• [EXTRACT TO READ]:
▬▬▬
Human-Centered Computing (HCC) is an emerging research field based on the scientific study of cognition in human behaviour and integrate users and their social context with computer systems. HCC especially studies on understanding the differences between perceptual-motor, cognitive, and social aspects. Human Activity Recognition (HAR) aims to identify the actions that come from human behaviour. Anguita et al. [1] has conducted experiments in sensing human body motion from actions carried out by a person while using a smartphone. The results released as a public domain dataset for Human Activity Recognition using Smartphones[1]. The HAR dataset built from the recordings of 30 subjects doing Activities of Daily Living (ADL) while carrying a waist-mounted smartphone with embedded inertial sensors.
The experiments have been carried out with a group of 30 subjects with ages ranging from 19 to 48 years. Each subject was assigned to accomplish six Activities of Daily Living (ADL), such as WALKING, WALKING_UPSTAIRS, WALKING_DOWNSTAIRS, SITTING, STANDING, and LAYING while wearing a waist-mounted Samsung Galaxy S II smartphone. The embedded accelerometer and gyroscope on the phone is used to capture 3-axial linear acceleration and 3-axial angular velocity at a constant rate of 50Hz. The experiments have been video-recorded to label the data manually. The obtained dataset would be randomly divided into two sets, where 70% of the experimental data were selected for generating training data and 30% for test data.
The sensor signals of accelerometer and gyroscope were pre-processed by applying noise filters and then sampled in fixed-width sliding windows of 2.56 sec and 50% overlap (128 readings/window). The sensor acceleration signal which has gravitational and body motion components were separated using a Butterworth low-pass filter into body acceleration and gravity. The gravitational force is assumed to have only low-frequency components; therefore a filter with 0.3 Hz cutoff frequency was used. From each window, a vector of features was obtained by calculating variables from the time and frequency domain. There is a total of 17 signals were obtained by applying the signal processing and a total of 561 features were extracted to describe each activity window.
▬▬▬
(Extracted records)
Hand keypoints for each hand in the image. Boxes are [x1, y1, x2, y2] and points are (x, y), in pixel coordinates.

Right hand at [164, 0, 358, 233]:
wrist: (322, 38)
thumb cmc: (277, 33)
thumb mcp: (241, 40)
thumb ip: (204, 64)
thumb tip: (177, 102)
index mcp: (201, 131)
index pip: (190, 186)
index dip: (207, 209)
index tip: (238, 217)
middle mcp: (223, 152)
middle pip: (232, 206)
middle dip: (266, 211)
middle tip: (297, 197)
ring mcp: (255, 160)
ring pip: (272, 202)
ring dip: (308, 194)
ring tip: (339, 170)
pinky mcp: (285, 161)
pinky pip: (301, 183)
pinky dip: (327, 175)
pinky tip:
▬▬▬
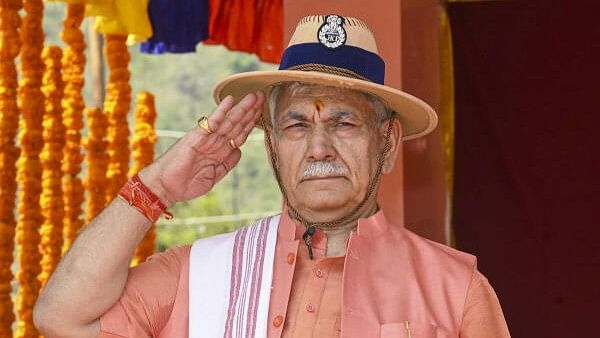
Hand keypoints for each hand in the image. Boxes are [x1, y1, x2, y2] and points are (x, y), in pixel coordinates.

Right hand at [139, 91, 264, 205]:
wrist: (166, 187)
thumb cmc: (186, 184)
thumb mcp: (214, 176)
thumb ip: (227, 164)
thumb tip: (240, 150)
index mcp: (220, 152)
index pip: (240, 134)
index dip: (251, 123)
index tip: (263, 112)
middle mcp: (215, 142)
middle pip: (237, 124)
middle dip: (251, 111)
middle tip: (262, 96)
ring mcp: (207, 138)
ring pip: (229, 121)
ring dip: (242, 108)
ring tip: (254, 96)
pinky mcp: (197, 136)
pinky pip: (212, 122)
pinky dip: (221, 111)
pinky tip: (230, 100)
▬▬▬
Retype the part of the human activity recognition text between "The experiments have been carried" and "for test data.", inclusive. The items were taken from a different source than the text.

The experiments have been carried out with a group of 30 subjects with ages ranging from 19 to 48 years. Each subject was assigned to accomplish six Activities of Daily Living (ADL), such as WALKING, WALKING_UPSTAIRS, WALKING_DOWNSTAIRS, SITTING, STANDING, and LAYING while wearing a waist-mounted Samsung Galaxy S II smartphone. The embedded accelerometer and gyroscope on the phone is used to capture 3-axial linear acceleration and 3-axial angular velocity at a constant rate of 50Hz. The experiments have been video-recorded to label the data manually. The obtained dataset would be randomly divided into two sets, where 70% of the experimental data were selected for generating training data and 30% for test data.